# TASKS TO CARRY OUT
A – In the oil and gas financial discussion, what working capital surplus did the company have at December 31, 2010?
B – Extract the part of the oil and gas financial discussion between "Cash Flow. Net" and "on additional acreage.", inclusive.
C – Extend the oil and gas financial discussion, starting after its final sentence.

# PASSAGE TO READ
========

The following discussion and analysis should be read in conjunction with “Management’s Discussion and Analysis of Financial Condition and Results of Operations” contained in our Annual Report on Form 10-K for the fiscal year ended March 31, 2010, as well as the financial statements and related notes and other information appearing elsewhere in this report.

As a crude oil and natural gas producer, our revenue, cash flow from operations, other income and profitability, reserve values, access to capital and future rate of growth are substantially dependent upon the prevailing prices of crude oil and natural gas. Declines in commodity prices will materially and adversely affect our financial condition, liquidity, ability to obtain financing and operating results. Lower commodity prices may reduce the amount of crude oil and natural gas that we can produce economically. Prevailing prices for such commodities are subject to wide fluctuation in response to relatively minor changes in supply and demand and a variety of additional factors beyond our control, such as global, political and economic conditions. Historically, prices received for crude oil and natural gas production have been volatile and unpredictable, and such volatility is expected to continue. Most of our production is sold at market prices. Generally, if the commodity indexes fall, the price that we receive for our production will also decline. Therefore, the amount of revenue that we realize is to a large extent determined by factors beyond our control.
 
Liquidity and Capital Resources

Liquidity Outlook. Our primary source of funding is the net cash flow from the sale of our oil and gas production. The profitability and cash flow generated by our operations in any particular accounting period will be directly related to: (a) the volume of oil and gas produced and sold, (b) the average realized prices for oil and gas sold and (c) lifting costs.  At the current price of oil, we believe the cash generated from operations, along with existing cash balances, will enable us to meet our existing and normal recurring obligations during the next year and beyond.

Working Capital. At December 31, 2010, we had a working capital surplus of $4,371,000 (a current ratio of 3.61:1) compared to a working capital surplus at March 31, 2010 of $5,062,000 (a current ratio of 3.53:1). The increase in current ratio is primarily a result of the timing between payments made for payables, cash received for revenue and joint interest billings and the timing and use of prepaid balances.

Cash Flow. Net cash provided by operating activities decreased 7.1% from $2,597,000 in the nine months ended December 31, 2009 (“2009”) to $2,412,000 in the nine months ended December 31, 2010 (“2010”).  This change related primarily to the timing and collection of accounts receivable, the timing and payment of accounts payable and accrued liabilities, and the application of prepaid balances.  

Net cash used in investing activities increased 120.4% from $1,435,000 in the nine months ended December 31, 2009 to $3,163,000 in the nine months ended December 31, 2010. The difference relates primarily to expenditures made during 2010 on an acquisition of producing properties, new horizontal Bakken wells in the Williston Basin, the recompletion of DJ Basin wells in Colorado and on additional acreage.

========

Collected data
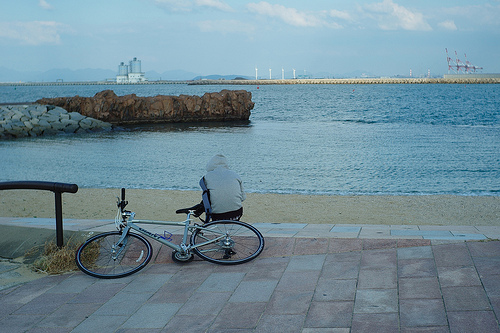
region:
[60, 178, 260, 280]
bicycle laying on walkway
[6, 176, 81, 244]
black railing on walkway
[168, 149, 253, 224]
person sitting on edge of walkway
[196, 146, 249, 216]
grey hooded jacket of person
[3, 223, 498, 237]
gray edge of walkway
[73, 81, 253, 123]
cliff in ocean water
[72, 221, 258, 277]
tires of bicycle laying on walkway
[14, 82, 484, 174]
ocean in front of person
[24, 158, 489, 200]
ocean water lapping the sand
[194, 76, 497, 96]
strip of land in distance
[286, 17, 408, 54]
this is the sky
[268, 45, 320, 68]
the sky is blue in color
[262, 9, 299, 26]
these are the clouds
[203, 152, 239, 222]
this is a man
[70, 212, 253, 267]
this is a bicycle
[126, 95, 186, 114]
this is a rock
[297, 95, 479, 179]
this is a water body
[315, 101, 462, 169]
the water is calm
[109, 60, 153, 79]
this is a building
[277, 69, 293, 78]
this is a pole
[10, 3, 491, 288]
bicyclist stopped at ocean edge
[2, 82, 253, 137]
blocks of gray and brown rocks forming barrier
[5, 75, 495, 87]
narrow strips of tan land across water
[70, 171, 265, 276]
black bicycle laying on its side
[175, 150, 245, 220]
person crouched down on sand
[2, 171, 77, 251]
black curved railing by sand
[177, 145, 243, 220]
person wearing gray hooded sweatshirt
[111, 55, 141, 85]
round buildings on top of flat buildings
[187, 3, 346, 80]
large white poles under blue sky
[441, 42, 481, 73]
vertical and horizontal structure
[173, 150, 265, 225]
A man sitting on the beach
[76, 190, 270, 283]
A bicycle lying down by the beach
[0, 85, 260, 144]
A rocking jutting into the water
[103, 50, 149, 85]
Buildings in the background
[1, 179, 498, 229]
A sandy beach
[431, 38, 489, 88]
Red and white wind terbines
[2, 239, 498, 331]
A stone path along the beach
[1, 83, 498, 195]
A large body of water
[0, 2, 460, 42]
Clouds in the sky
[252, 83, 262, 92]
A lone bird flying over the water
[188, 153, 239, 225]
A person sitting by a bicycle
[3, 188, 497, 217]
Sand by the water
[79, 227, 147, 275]
The front tire of the bicycle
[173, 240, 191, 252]
A pedal on the bicycle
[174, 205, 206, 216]
The black seat of the bicycle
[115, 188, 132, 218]
Handlebars of the bicycle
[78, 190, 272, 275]
A bicycle on the ground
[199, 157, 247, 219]
A person in a white hoodie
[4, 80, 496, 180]
Blue water below the sky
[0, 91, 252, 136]
A stone pier above the water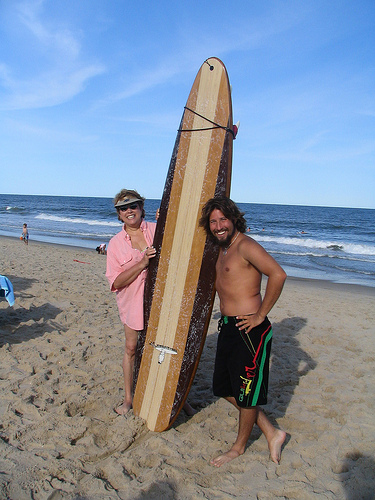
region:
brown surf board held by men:
[163, 56, 198, 415]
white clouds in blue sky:
[22, 7, 100, 72]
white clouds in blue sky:
[0, 60, 59, 114]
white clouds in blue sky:
[25, 114, 57, 159]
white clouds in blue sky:
[58, 100, 127, 163]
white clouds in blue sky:
[107, 41, 161, 110]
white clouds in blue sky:
[167, 9, 227, 49]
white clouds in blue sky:
[263, 8, 341, 75]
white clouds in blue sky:
[262, 71, 347, 154]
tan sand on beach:
[23, 419, 117, 474]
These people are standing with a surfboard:
[111, 46, 234, 344]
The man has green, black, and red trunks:
[218, 326, 280, 404]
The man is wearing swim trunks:
[211, 308, 289, 417]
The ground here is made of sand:
[10, 407, 176, 491]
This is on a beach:
[13, 329, 369, 495]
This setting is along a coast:
[13, 140, 339, 410]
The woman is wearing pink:
[82, 221, 188, 301]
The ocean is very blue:
[41, 192, 367, 292]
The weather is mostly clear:
[23, 6, 318, 153]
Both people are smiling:
[111, 197, 248, 260]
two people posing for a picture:
[72, 159, 297, 464]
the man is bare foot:
[193, 383, 301, 475]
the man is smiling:
[192, 186, 254, 258]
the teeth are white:
[208, 227, 235, 240]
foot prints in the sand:
[25, 396, 236, 496]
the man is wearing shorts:
[197, 292, 290, 425]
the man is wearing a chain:
[201, 225, 248, 264]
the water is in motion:
[278, 208, 353, 271]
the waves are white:
[291, 227, 364, 265]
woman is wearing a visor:
[89, 170, 154, 246]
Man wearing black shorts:
[209, 306, 277, 431]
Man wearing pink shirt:
[100, 222, 153, 339]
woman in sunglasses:
[113, 200, 146, 220]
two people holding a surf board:
[160, 131, 238, 357]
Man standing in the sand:
[199, 326, 295, 497]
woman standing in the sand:
[109, 306, 158, 429]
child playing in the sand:
[18, 221, 35, 251]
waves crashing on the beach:
[287, 226, 345, 292]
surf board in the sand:
[119, 360, 181, 462]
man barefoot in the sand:
[199, 377, 310, 484]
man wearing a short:
[200, 292, 287, 473]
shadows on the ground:
[282, 289, 349, 432]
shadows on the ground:
[141, 445, 365, 498]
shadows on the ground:
[199, 307, 332, 444]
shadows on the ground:
[255, 289, 307, 419]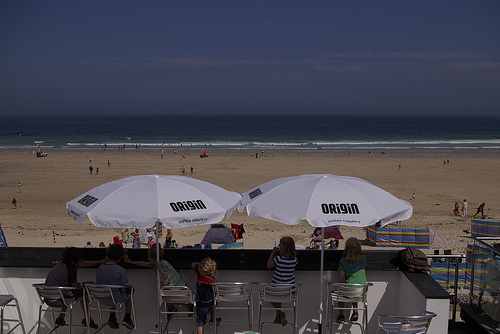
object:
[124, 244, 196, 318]
person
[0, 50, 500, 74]
clouds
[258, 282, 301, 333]
chair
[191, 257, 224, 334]
person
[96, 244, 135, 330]
person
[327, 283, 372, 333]
chair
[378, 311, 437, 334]
chair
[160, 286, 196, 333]
chair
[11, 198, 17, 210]
person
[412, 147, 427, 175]
floater part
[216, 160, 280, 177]
sand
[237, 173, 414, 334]
umbrella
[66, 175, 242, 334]
umbrella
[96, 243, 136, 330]
boy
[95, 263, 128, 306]
shirt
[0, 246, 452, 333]
table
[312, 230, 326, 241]
people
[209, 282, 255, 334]
chair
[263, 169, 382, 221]
umbrella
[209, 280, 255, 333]
back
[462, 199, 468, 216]
person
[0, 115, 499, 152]
sea water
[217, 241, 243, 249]
table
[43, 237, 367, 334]
kids sitting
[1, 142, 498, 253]
beach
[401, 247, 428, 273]
brown bag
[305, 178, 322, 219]
edge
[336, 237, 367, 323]
girl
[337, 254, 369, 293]
shirt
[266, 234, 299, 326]
person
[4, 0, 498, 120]
sky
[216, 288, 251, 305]
seat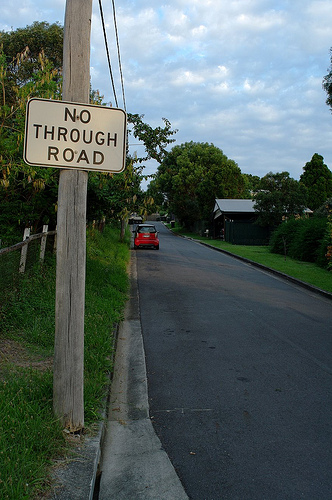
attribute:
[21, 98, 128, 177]
sign — black, white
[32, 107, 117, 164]
wording — black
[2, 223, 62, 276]
fence — wood, wooden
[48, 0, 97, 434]
pole — gray, wooden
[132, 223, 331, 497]
street — straight, dark, paved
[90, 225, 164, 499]
curb — cement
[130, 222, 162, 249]
car — small, red, parked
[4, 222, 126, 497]
grass — green, tall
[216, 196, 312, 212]
roof — gray, bright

========

# EXERCISE RESULTS
A – $4,371,000, a current ratio of 3.61:1.

B –
Cash Flow. Net cash provided by operating activities decreased 7.1% from $2,597,000 in the nine months ended December 31, 2009 (“2009”) to $2,412,000 in the nine months ended December 31, 2010 (“2010”).  This change related primarily to the timing and collection of accounts receivable, the timing and payment of accounts payable and accrued liabilities, and the application of prepaid balances.  

Net cash used in investing activities increased 120.4% from $1,435,000 in the nine months ended December 31, 2009 to $3,163,000 in the nine months ended December 31, 2010. The difference relates primarily to expenditures made during 2010 on an acquisition of producing properties, new horizontal Bakken wells in the Williston Basin, the recompletion of DJ Basin wells in Colorado and on additional acreage.

C –
Net cash used in financing activities decreased 46.0% from $198,000 in the nine months ended December 31, 2010 to $107,000 in the nine months ended December 31, 2010.   The decrease was associated with the Company’s stock buyback program, adopted in October 2008, and occurred because fewer shares were purchased during 2010 compared to 2009.


 
Credit Line. Our current banking relationship, established in March 2002, is with American National Bank (“the Bank”), located in Denver, Colorado. Subject to evaluation every six months, a line of credit amount was set at $20 million with a concurrent borrowing base of $4 million. Effective December 31, 2008, the loan agreement was amended to extend the maturity date of the credit agreement to December 31, 2010.  The extended agreement provided for an interest rate of prime plus 0.25% or 6.5% whichever was higher.  The line could be used for purposes of borrowing funds to reduce payables, finance re-completion or drilling efforts, fund property acquisitions or pursue other opportunities that might arise.   The loan contained several covenant restrictions.  At December 31, 2010, we were in compliance with all covenants, but had not yet renewed the credit line.  

Capital Expenditures

The amounts presented herein are presented on an accrual basis, and as such may not be consistent with the amounts presented on the Consolidated Statement of Cash Flows under investing activities for expenditures on oil and gas property, which are presented on a cash basis.

During the quarter ended December 31, 2010, we spent approximately $1,486,000 on various projects.  This compares to $1,354,000 for the quarter ended December 31, 2009. During the quarter ended December 31, 2010, capital expenditures were comprised of acquisitions (51.6%), drilling and completions (28.2%) and leasehold (20.2%).  The purchase of five producing wells in the Outlook Field of Sheridan County, Montana accounted for nearly all acquisition expenditures.  Approximately 92.9% of drilling and completion expenditures, were spent in the Montana and North Dakota portions of the Williston Basin and 5.9% in the DJ Basin.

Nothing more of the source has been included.